Convert the material below, from the line containing "family: Noctuidae" through its final line, into a numbered list, omitting blank lines.

** begin **

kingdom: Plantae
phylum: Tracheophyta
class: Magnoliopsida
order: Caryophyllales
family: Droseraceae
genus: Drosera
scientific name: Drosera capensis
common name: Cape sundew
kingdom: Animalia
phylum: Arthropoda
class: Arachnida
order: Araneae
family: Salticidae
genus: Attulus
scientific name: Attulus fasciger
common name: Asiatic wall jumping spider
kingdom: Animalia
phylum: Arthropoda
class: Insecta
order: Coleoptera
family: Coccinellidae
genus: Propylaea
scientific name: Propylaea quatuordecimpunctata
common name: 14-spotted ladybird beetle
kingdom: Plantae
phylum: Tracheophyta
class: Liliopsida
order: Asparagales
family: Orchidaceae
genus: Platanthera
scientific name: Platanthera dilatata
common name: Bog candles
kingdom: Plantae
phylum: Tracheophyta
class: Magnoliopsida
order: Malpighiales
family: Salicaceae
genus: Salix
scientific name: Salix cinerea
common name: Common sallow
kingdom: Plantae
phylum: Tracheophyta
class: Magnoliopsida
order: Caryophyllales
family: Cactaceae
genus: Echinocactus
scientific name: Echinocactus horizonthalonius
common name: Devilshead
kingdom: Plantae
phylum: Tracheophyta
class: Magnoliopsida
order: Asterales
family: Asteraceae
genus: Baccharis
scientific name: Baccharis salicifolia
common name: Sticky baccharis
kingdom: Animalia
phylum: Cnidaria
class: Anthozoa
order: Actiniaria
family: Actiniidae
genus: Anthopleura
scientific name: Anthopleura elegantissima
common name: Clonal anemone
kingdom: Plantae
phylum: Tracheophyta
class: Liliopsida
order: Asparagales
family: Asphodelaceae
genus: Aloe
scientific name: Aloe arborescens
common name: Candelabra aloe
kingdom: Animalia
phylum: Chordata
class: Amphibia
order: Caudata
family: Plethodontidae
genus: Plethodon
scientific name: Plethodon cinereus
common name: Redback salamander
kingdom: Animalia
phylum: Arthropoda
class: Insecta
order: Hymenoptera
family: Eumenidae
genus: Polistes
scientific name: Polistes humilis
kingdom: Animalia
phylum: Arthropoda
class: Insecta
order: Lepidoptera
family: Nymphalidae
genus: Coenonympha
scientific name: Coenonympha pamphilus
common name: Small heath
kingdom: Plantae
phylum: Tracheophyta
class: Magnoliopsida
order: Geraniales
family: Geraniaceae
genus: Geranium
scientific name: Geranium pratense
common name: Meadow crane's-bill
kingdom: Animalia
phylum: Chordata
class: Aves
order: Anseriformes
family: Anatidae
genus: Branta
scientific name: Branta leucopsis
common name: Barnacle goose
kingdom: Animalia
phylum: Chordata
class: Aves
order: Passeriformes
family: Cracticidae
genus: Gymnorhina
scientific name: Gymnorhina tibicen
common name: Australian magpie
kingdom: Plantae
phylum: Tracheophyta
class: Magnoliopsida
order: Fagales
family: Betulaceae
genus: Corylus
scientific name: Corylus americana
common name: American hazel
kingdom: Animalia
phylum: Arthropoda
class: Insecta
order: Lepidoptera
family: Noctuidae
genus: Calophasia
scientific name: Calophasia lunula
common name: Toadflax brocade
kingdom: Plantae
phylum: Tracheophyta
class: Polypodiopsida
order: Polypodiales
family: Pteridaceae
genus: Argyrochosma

** end **

-- WRITTEN RESPONSE --
1. family: Noctuidae
2. genus: Calophasia
3. scientific name: Calophasia lunula
4. common name: Toadflax brocade
5. kingdom: Plantae
6. phylum: Tracheophyta
7. class: Polypodiopsida
8. order: Polypodiales
9. family: Pteridaceae
10. genus: Argyrochosma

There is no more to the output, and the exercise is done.